BishopAccountability.org

Archbishop charged with concealing sex abuse quits royal commission body

By Helen Davidson
Guardian
March 18, 2015

http://www.theguardian.com/australia-news/2015/mar/18/archbishop-charged-concealing-sex-abuse-quits-royal-commission-body

Philip Wilson arriving to give evidence to the royal commision in Adelaide last year.
Photo by David Mariuz

The Archbishop of Adelaide, charged on Tuesday over the alleged cover up of child sexual abuse by a fellow priest, has stepped down from his role in a supervisory group that deals with the royal commission.

Victims’ advocates have welcomed the charge, but labelled the church’s response to it “arrogant.”

NSW police charged the archbishop, Philip Wilson, and issued a court attendance notice over allegations he concealed knowledge about child sexual abuse committed by a fellow priest, Jim Fletcher, in the 1970s, when the pair worked together in the Hunter region.

He is the highest-ranking church official in the world to be charged with such a crime. Wilson denies any wrongdoing and released a statement saying he would defend the charge.

Nicky Davis, head of the international advocacy group Survivors Network of those Abused by Priests said that for survivors of abuse the news was “as big as the announcement of the royal commission”.

“This is what we’ve been waiting for,” she told Guardian Australia.

On Tuesday Wilson stepped down from his role on a supervisory group linked to the Truth Justice and Healing Council, which co-ordinates the church’s dealings with the royal commission into institutional responses to child sexual abuse.
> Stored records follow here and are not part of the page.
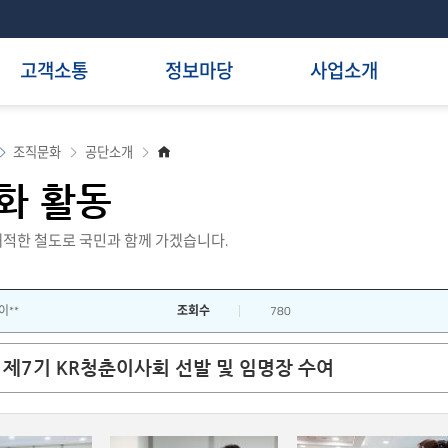
고객소통
정보마당
사업소개
홈
조직문화
공단소개
으
로
화 활동
적한 철도로 국민과 함께 가겠습니다.
이**
조회수
780
제7기 KR청춘이사회 선발 및 임명장 수여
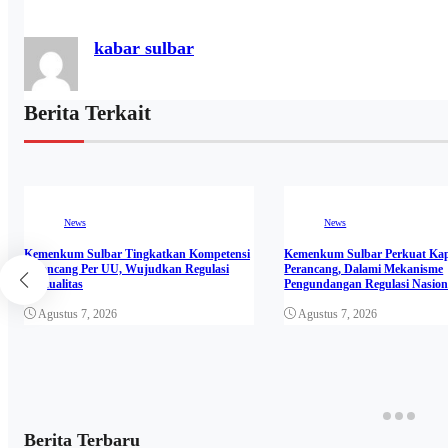
kabar sulbar
Berita Terkait
News
News
Kemenkum Sulbar Tingkatkan Kompetensi
Kemenkum Sulbar Perkuat Kap
Perancang Per UU, Wujudkan Regulasi
Perancang, Dalami Mekanisme
Berkualitas
Pengundangan Regulasi Nasion
Agustus 7, 2026
Agustus 7, 2026
Berita Terbaru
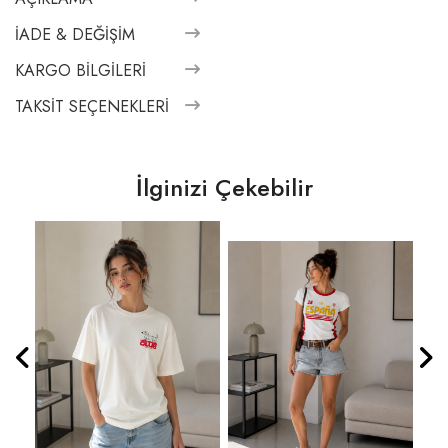
İADE & DEĞIŞIM
KARGO BILGILERI
TAKSIT SEÇENEKLERI
İlginizi Çekebilir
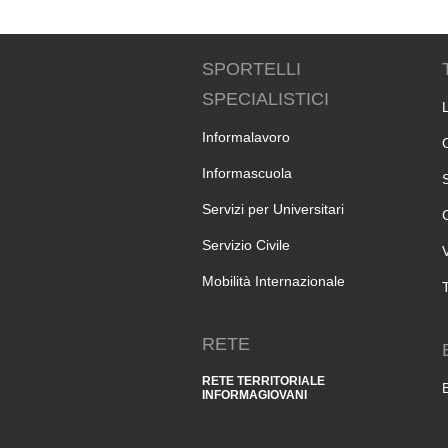
SPORTELLI
SPECIALISTICI
Informalavoro
Informascuola
Servizi per Universitari
Servizio Civile
Mobilità Internazionale
RETE
RETE TERRITORIALE
INFORMAGIOVANI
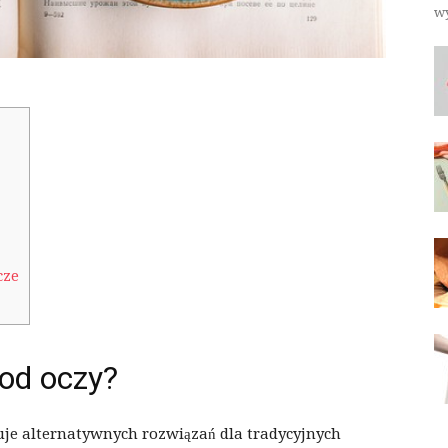
wy
cze
od oczy?
uje alternatywnych rozwiązań dla tradycyjnych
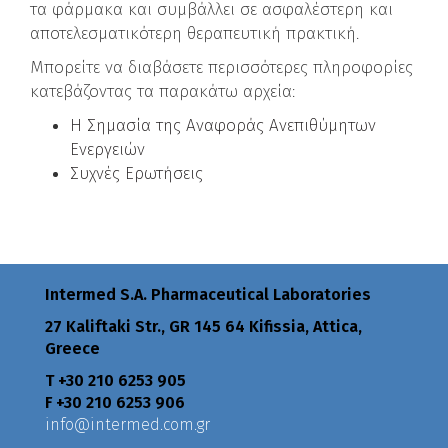
τα φάρμακα και συμβάλλει σε ασφαλέστερη και
αποτελεσματικότερη θεραπευτική πρακτική.
Μπορείτε να διαβάσετε περισσότερες πληροφορίες
κατεβάζοντας τα παρακάτω αρχεία:
Η Σημασία της Αναφοράς Ανεπιθύμητων
Ενεργειών
Συχνές Ερωτήσεις
Intermed S.A. Pharmaceutical Laboratories
27 Kaliftaki Str., GR 145 64 Κifissia, Attica,
Greece
Τ +30 210 6253 905
F +30 210 6253 906
info@intermed.com.gr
He said he had taken leave from his post as archbishop “in order to consult with a wide range of people in response to the information I have received”.

He has also taken leave from his position as vice-president of the Australian Catholic Bishops Conference (Acba). Before 2012 Wilson served three terms as its president, one of the highest Catholic church positions in the country.

Davis said the church’s response was “arrogant”. She said it would not achieve much if Wilson resigned, but not doing so “shows very clearly how seriously the church takes this, and that is not very seriously at all”.

“It shows just how unimportant they consider survivors and how little relevance they feel that sort of criminal activity has to moral behaviour, that it’s acceptable behaviour,” she said.

Davis pointed to the case of Robert Finn - the only US bishop to be convicted of concealing abuse - who was given a two-year suspended sentence in 2012. Despite calls for him to be removed as a bishop he remains in the post.

The Vatican initiated an investigation into Finn’s tenure in September at the request of Pope Francis.

The president of Acba and archbishop of Melbourne, Denis Hart, released a statement urging people “not to make any judgment until the charge against archbishop Wilson has been dealt with by the court”.

Wilson’s successor as bishop of Wollongong in NSW, Peter Ingham, said he was “saddened” to hear of the charge.

Fletcher’s crimes were among those examined by a NSW special commission of inquiry into the handling of abuse allegations in the Newcastle-Maitland region.

Fletcher died in 2006 while serving a jail sentence for the rape of a 13-year-old boy over the years 1989 to 1991.

In his statement on Tuesday, Wilson vowed to “vigorously defend” his innocence. He said he was “disappointed” the charge had been brought, and said he had “pioneered” best practice child protection measures since becoming a bishop.

Wilson was ordained as a bishop in 1996, when he was appointed to the Wollongong diocese. In Wollongong Wilson was heavily involved in responding to multiple allegations of abuse by a priest, John Nestor. The response to Nestor’s actions were examined by the royal commission last year, at which Wilson was a witness. The royal commission found actions by other priests undermined Wilson’s efforts to protect children from further abuse by Nestor.